Ну, а Филатов? Тогда Андрей ещё сказал: «Веня — идеальный мальчик для битья, каждым своим шагом даёт повод!» Нет, Андрей, не каждым. Одним своим шагом он перечеркнул все эти доводы: когда шагнул из самолёта на лёд. Что ж, рано или поздно у каждого человека приходит время переоценки ценностей, подумал Семёнов. Неприятный процесс, мучительный, но необходимый для того, чтобы стряхнуть с глаз пелену. Кто, изломанный и морально и физически, запустил дизель на Востоке? Филатов. Кто умолял взять его, рвался в неисправный самолёт Крутилина? Филатов. Кто первым полез в огонь оттаскивать бочки, кто…

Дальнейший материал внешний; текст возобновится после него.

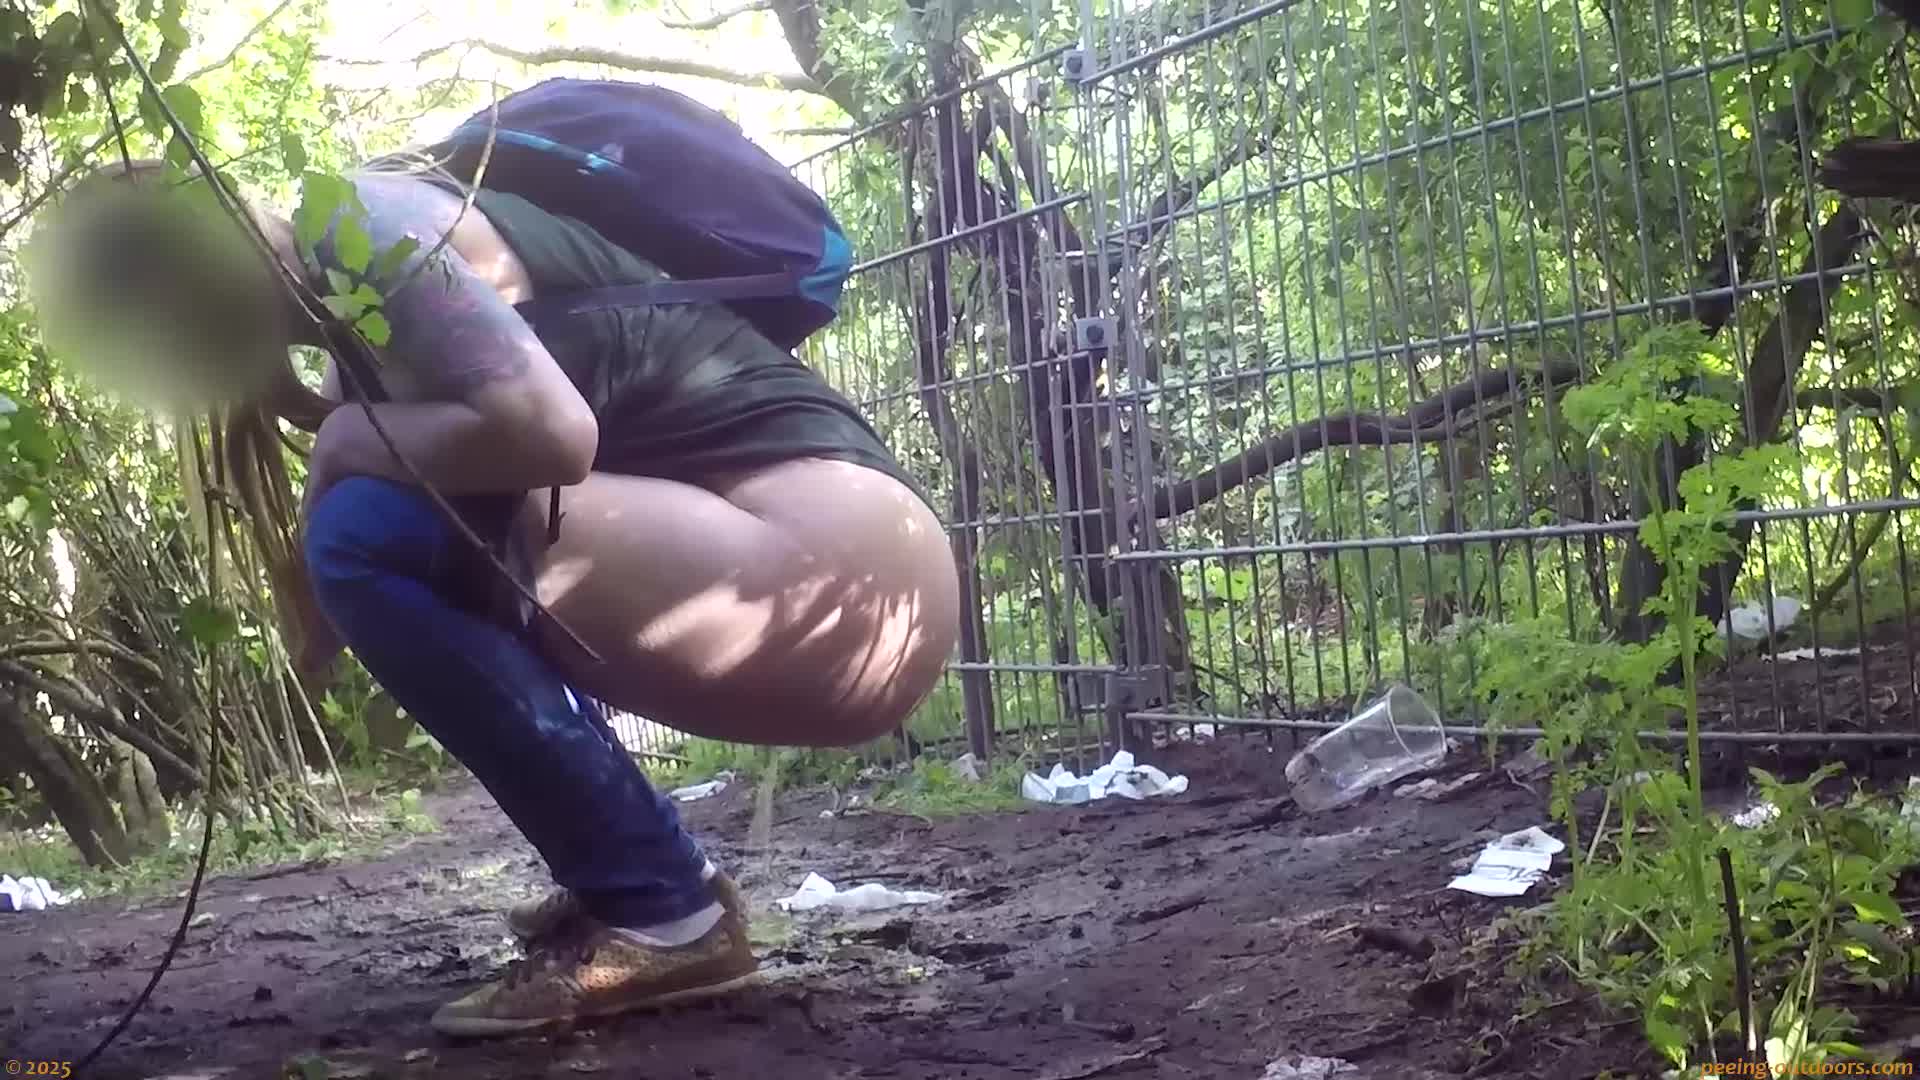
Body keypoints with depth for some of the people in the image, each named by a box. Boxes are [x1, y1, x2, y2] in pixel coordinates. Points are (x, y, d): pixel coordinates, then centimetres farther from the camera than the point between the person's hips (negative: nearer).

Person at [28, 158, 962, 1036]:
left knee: (372, 539, -14)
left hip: (838, 575, -10)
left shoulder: (367, 223, -10)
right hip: (794, 552, 10)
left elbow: (546, 431, -24)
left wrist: (343, 444, -7)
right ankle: (646, 877, 18)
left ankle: (660, 913, -6)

Погоди, остановил себя Семёнов, коли взялся переоценивать, то клади на одну чашу весов хорошее, а на другую плохое. Если отбросить шелуху, всё наносное и не очень значительное, то хуже всего Филатов выглядел на станции Лазарев, когда, как и Пухов с Груздевым, любой ценой требовал эвакуации, чтобы не остаться на вторую зимовку. А тот же Дугин беспрекословно оставался!
Семёнов сам себе удивился: именно этим воспоминанием он хотел осудить Филатова, а никакого возмущения не почувствовал. Не ложилось это воспоминание на другую чашу весов, никак не ложилось! То ли время стёрло его остроту, то ли…
Да, тогда он оценивал людей так: согласен остаться на вторую зимовку — ты настоящий полярник, не согласен — значит, ты человек для высоких широт случайный. Так попали в случайные Груздев и Филатов… Но ведь жизнь доказала, что и здесь ты ошибался! Просто ты забыл об одном: есть предел человеческим возможностям, и нет никакой беды в том, что человек рассчитал себя лишь на одну зимовку. Человек не станок, его не запрограммируешь! Ты осудил их, потому что не хотел и думать о том, что сколько людей, столько индивидуальностей, что они, как говорил Груздев, все разные, все непохожи друг на друга. А ты хотел — опять же говорил Груздев! — из них всех вылепить маленького, но очень удобного Женьку Дугина, с которым никогда не было никаких хлопот. Ты не понимал, что, если человек слишком удобен, слишком беспрекословен, значит, в нём есть какая-то ущербность…
— Николаич, — послышался голос Бармина, — не пора?